Billie Holiday--"Billie's Blues"
Another Country, Book III, Chap. 1: "In the background, he heard Billie Holiday singing Billie's Blues." I presume that unlike in War and Peace where the character "Napoleon" is actually the great general himself in the flesh, the "Billie Holiday" referred to here is only a recording.
I am not going to pretend to being the world's greatest Billie Holiday fan going back to my days in swaddling clothes, though believe me there have been plenty of occasions when I have fervently wished I were. Like a lot of this type of material, I sense that this song is something more good than bad, and maybe in the right atmosphere its greatness would become crystallized to my perception, which I am always hoping for; but ultimately the whole genre of "the blues" just doesn't seem to be my thing. If some condition of too extreme whiteness or something of the sort is the cause of this, I have enough assurance in my general sensibility to be at peace with that.
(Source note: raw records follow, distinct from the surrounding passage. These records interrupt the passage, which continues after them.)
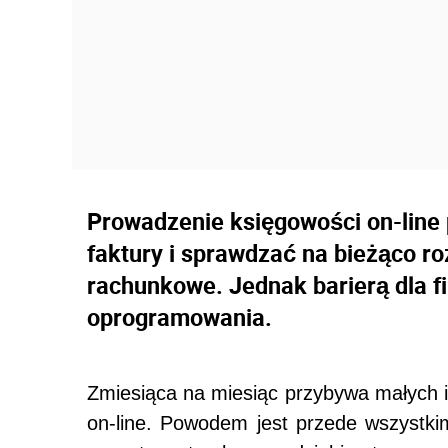
Prowadzenie księgowości on-line 
faktury i sprawdzać na bieżąco ro
rachunkowe. Jednak barierą dla fi
oprogramowania.
Zmiesiąca na miesiąc przybywa małych i
on-line. Powodem jest przede wszystkim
I have certainly not rejected this type of music out of hand--indeed it rather saddens me that I don't seem to be able to love it the way others do--and I have been exposed to the recorded music of Billie Holiday enough over the last twenty years or so to have come to the acceptance that for whatever reason it just doesn't resonate with me.
When I was a schoolboy, Billie Holiday records, of which of course I had none, were often utilized in successful seductions of bourgeois white girls, whose attraction to and--identification?--with the art and wretched life of this singer is one of those phenomena that has never ceased to astound me. The poster with a photograph of Billie Holiday staring down at the floor looking exhausted and desperately gripping a three quarters empty glass of whiskey was well circulated among a certain type of young woman in the 90s, which type however as far as I can make out was not actually especially ruined or jaded or even all that alcoholic, but evidently harbored secret longings to be, or at least give off the appearance of being, all those things. I wonder if this is the case anymore, or if not what old records the studs are breaking out, not so much to 'seal the deal' of course, but to give it that extra dazzle so that the girls won't be able to resist telling all their friends about it with a sense of lingering excitement afterwards.